** Records for this task **
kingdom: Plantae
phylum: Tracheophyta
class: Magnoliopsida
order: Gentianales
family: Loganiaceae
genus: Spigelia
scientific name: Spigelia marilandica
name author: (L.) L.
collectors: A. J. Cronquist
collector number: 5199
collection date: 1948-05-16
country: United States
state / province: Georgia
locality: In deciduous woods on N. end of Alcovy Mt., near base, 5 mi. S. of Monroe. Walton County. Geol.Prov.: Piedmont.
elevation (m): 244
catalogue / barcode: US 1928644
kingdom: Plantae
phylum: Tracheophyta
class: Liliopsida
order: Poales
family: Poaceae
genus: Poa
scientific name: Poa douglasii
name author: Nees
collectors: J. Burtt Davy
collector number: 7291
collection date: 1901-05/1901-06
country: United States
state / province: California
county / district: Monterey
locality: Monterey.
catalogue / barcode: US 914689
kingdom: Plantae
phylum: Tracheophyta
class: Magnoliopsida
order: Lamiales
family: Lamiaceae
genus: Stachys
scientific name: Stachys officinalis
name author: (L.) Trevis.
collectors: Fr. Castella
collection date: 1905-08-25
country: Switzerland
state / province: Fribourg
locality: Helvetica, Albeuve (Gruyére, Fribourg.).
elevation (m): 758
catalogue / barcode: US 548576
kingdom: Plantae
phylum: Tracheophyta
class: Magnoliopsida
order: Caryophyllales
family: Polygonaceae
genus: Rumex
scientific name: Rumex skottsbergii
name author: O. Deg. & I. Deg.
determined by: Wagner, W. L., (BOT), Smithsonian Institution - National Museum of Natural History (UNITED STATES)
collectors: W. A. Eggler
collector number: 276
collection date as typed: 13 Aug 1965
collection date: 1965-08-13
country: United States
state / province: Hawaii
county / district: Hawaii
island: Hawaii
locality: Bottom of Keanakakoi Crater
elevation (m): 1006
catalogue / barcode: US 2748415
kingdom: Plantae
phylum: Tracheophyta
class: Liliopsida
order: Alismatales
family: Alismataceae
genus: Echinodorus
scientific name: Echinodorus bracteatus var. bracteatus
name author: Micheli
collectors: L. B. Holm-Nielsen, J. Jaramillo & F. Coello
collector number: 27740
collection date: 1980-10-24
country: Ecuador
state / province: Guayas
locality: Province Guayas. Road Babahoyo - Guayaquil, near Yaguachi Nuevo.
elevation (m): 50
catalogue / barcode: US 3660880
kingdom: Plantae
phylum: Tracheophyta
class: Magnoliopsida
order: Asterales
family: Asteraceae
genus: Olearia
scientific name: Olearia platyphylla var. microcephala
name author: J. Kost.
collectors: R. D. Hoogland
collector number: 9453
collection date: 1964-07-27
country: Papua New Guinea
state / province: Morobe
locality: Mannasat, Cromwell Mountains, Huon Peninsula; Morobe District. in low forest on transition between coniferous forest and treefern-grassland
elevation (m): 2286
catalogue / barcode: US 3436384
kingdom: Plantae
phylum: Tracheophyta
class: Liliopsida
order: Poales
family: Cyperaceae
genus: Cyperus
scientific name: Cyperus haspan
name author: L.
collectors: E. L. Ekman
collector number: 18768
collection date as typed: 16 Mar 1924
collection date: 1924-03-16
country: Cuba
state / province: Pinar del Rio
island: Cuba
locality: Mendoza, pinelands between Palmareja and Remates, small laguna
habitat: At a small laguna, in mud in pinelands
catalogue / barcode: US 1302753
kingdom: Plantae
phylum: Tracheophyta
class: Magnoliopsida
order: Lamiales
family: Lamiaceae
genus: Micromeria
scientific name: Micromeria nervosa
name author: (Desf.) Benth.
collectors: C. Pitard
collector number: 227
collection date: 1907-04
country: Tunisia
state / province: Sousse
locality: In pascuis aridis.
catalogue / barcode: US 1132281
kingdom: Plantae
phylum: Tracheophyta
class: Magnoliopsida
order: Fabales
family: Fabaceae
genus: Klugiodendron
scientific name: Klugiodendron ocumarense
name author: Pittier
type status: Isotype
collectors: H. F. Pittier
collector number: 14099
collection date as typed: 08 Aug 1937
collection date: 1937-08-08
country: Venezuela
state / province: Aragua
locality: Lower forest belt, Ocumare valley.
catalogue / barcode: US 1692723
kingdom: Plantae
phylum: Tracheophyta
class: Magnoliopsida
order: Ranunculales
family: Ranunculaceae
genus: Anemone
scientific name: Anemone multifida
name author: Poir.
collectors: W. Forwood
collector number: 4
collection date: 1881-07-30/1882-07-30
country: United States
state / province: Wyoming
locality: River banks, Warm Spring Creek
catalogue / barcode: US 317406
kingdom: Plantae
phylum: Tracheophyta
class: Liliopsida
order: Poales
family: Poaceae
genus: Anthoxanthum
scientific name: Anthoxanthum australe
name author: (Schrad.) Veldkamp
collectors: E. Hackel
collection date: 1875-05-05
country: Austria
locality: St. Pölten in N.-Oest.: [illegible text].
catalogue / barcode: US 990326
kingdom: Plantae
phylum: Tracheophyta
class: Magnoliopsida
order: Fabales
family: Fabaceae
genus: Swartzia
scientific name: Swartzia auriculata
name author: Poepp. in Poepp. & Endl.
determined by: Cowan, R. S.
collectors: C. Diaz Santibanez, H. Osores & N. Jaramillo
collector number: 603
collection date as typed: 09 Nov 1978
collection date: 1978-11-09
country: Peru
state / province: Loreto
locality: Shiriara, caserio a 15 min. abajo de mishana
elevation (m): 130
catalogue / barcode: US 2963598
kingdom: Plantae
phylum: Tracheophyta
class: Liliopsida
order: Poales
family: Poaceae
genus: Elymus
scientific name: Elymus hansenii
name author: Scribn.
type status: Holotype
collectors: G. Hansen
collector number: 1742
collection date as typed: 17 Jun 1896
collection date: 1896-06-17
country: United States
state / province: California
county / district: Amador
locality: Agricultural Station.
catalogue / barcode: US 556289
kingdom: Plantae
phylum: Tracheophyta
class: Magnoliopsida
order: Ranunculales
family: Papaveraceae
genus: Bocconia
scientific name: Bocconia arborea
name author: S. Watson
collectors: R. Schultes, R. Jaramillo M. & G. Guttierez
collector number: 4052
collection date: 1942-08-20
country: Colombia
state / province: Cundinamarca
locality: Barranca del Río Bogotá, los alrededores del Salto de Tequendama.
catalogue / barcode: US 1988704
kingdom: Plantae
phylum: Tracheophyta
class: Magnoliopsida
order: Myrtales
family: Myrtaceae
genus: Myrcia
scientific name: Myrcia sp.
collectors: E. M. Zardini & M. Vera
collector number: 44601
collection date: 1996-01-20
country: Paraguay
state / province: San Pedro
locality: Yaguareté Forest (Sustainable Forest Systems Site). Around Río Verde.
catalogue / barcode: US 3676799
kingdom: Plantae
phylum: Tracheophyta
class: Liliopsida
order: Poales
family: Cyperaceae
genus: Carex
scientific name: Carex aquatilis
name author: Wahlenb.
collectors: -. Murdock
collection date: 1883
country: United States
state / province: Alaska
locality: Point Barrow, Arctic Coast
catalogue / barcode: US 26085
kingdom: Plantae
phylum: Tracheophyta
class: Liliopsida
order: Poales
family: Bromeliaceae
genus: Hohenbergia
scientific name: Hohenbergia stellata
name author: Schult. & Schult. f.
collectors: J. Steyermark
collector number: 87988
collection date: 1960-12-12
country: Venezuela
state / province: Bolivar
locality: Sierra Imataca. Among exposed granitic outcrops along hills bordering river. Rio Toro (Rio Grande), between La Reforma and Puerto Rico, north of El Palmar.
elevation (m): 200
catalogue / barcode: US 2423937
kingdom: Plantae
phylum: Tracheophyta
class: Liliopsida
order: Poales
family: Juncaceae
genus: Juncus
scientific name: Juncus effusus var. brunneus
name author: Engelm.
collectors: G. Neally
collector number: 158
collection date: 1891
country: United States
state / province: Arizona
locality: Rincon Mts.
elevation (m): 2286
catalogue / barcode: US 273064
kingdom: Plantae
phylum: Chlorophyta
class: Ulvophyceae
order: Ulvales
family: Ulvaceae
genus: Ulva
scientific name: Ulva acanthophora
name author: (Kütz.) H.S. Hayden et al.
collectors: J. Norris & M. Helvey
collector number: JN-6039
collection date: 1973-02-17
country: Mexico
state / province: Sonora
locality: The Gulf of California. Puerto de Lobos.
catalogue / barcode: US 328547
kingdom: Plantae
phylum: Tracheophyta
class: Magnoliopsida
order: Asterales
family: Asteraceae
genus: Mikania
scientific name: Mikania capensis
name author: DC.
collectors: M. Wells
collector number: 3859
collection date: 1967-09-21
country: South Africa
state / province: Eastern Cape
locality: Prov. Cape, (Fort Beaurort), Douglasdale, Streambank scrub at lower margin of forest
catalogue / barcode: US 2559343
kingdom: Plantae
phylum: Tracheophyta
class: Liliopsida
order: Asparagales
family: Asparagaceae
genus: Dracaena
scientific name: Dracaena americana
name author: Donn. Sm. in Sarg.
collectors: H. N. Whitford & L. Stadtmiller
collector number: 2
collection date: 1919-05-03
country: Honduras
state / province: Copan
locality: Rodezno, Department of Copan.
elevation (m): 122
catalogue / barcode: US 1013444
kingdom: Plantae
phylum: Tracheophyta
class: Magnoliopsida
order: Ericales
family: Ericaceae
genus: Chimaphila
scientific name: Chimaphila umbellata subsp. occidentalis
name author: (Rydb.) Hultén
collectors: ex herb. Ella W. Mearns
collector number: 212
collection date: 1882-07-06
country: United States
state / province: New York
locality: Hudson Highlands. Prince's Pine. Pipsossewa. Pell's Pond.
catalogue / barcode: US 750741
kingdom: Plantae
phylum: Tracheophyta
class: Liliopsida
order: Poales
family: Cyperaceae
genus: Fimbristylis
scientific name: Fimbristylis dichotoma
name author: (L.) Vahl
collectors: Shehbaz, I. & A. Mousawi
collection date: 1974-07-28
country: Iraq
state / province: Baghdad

** Required task **
Copy the material above word for word, from the line containing "collectors: C. Pitard" down to the line containing "genus: Elymus", both lines included.

** Completed task **
collectors: C. Pitard
collector number: 227
collection date: 1907-04
country: Tunisia
state / province: Sousse
locality: In pascuis aridis.
catalogue / barcode: US 1132281
kingdom: Plantae
phylum: Tracheophyta
class: Magnoliopsida
order: Fabales
family: Fabaceae
genus: Klugiodendron
scientific name: Klugiodendron ocumarense
name author: Pittier
type status: Isotype
collectors: H. F. Pittier
collector number: 14099
collection date as typed: 08 Aug 1937
collection date: 1937-08-08
country: Venezuela
state / province: Aragua
locality: Lower forest belt, Ocumare valley.
catalogue / barcode: US 1692723
kingdom: Plantae
phylum: Tracheophyta
class: Magnoliopsida
order: Ranunculales
family: Ranunculaceae
genus: Anemone
scientific name: Anemone multifida
name author: Poir.
collectors: W. Forwood
collector number: 4
collection date: 1881-07-30/1882-07-30
country: United States
state / province: Wyoming
locality: River banks, Warm Spring Creek
catalogue / barcode: US 317406
kingdom: Plantae
phylum: Tracheophyta
class: Liliopsida
order: Poales
family: Poaceae
genus: Anthoxanthum
scientific name: Anthoxanthum australe
name author: (Schrad.) Veldkamp
collectors: E. Hackel
collection date: 1875-05-05
country: Austria
locality: St. Pölten in N.-Oest.: [illegible text].
catalogue / barcode: US 990326
kingdom: Plantae
phylum: Tracheophyta
class: Magnoliopsida
order: Fabales
family: Fabaceae
genus: Swartzia
scientific name: Swartzia auriculata
name author: Poepp. in Poepp. & Endl.
determined by: Cowan, R. S.
collectors: C. Diaz Santibanez, H. Osores & N. Jaramillo
collector number: 603
collection date as typed: 09 Nov 1978
collection date: 1978-11-09
country: Peru
state / province: Loreto
locality: Shiriara, caserio a 15 min. abajo de mishana
elevation (m): 130
catalogue / barcode: US 2963598
kingdom: Plantae
phylum: Tracheophyta
class: Liliopsida
order: Poales
family: Poaceae
genus: Elymus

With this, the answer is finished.